The use of Caucasian to mean white was popularized in the late 18th century by Johann Friedrich Blumenbach, a German anthropologi
st, who decreed that it encompassed Europeans and the inhabitants of a region reaching from the Obi River in Russia to the Ganges to the Caspian Sea, plus northern Africans. He chose it because the Caucasus was home to “the most beautiful race of men, I mean the Georgians,” and because among his collection of 245 human skulls, the Georgian one was his favorite wrote Nell Irvin Painter, a historian who explored the term’s origins in her book “The History of White People.”
In 1889, the editors of the original Oxford English Dictionary noted that the term Caucasian had been “practically discarded.” But they spoke too soon. Blumenbach’s authority had given the word a pseudoscientific sheen that preserved its appeal. Even now, the word gives discussions of race a weird technocratic gravitas, as when the police insist that you step out of your “vehicle” instead of your car.
There is another reason to use it, said Jennifer L. Hochschild, a professor of government and African-American studies at Harvard. “The court, or some clever clerk, doesn’t really want to use the word white in part because roughly half of Hispanics consider themselves white.” She added, “White turns out to be a much more ambiguous term now than we used to think it was.”
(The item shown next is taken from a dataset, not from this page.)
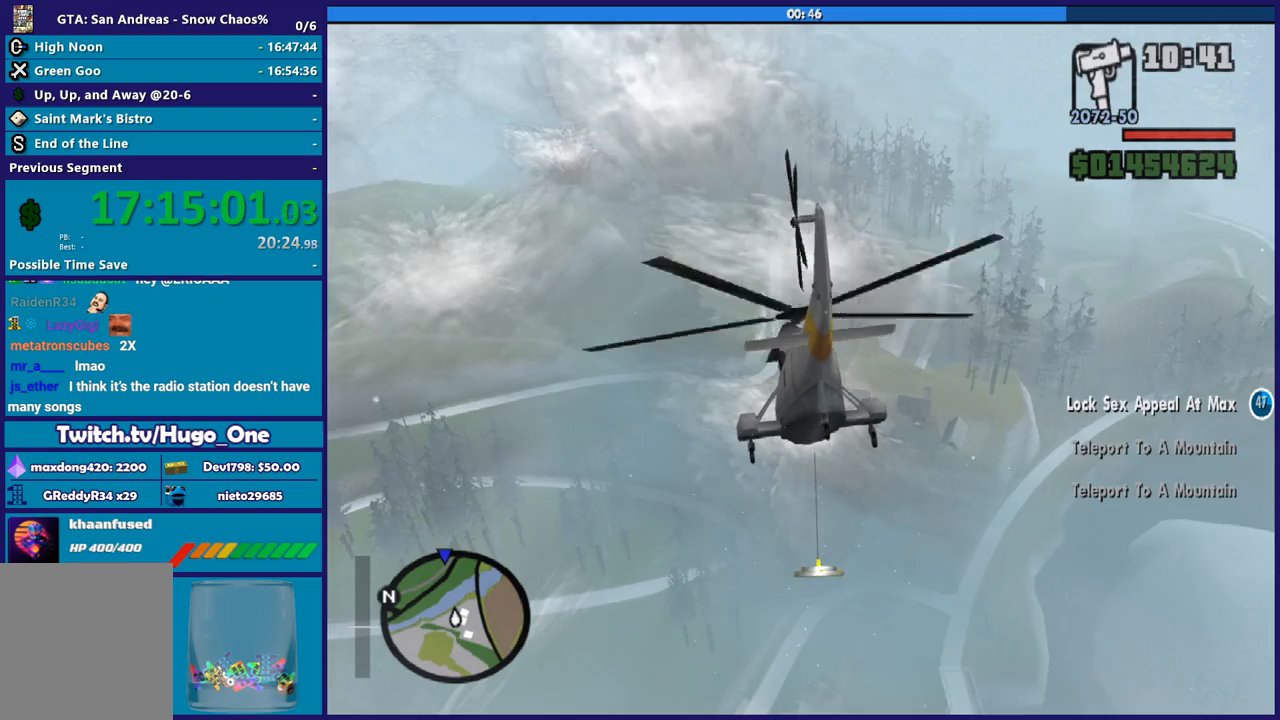
{"buttons": ["R2"], "left_stick": "up", "right_stick": "center", "button_events": [[201, "R1", "down"], [467, "R1", "up"]]}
There are a number of terms that refer to various degrees of blackness, both current and out of favor: African-American, mulatto, Negro, colored, octaroon. There are not a lot of options for whites. In Texas, they say Anglo.
IN the South, I was often asked about my ethnic origins, and I had a ready answer. “My father is from India,” I would recite, phrasing it in such a way as to avoid being mistaken for an American Indian. “And my mom is white.” Almost invariably, if I was speaking to black people, they would nod with understanding. If I was speaking to white people, I would get a puzzled look. “What kind of white?” they would ask. Only when I explained the Norwegian, Scottish and German mix of my ancestry would I get the nod.
I theorized that this was because blacks understood “white” as a category, both historical and contemporary — a coherent group that wielded power and excluded others. Whites, I believed, were less comfortable with that notion.
But Matthew Pratt Guterl, the author of “The Color of Race in America, 1900-1940,” had a different take. “They’re trying to trace your genealogy and figure out what your qualities are,” he said. “They’re looking in your face, they’re looking in the slope of your nose, the shape of your brow. There’s an effort to discern the truth of the matter, because all whitenesses are not equal.” In other words, they weren’t rejecting the category, they were policing its boundaries.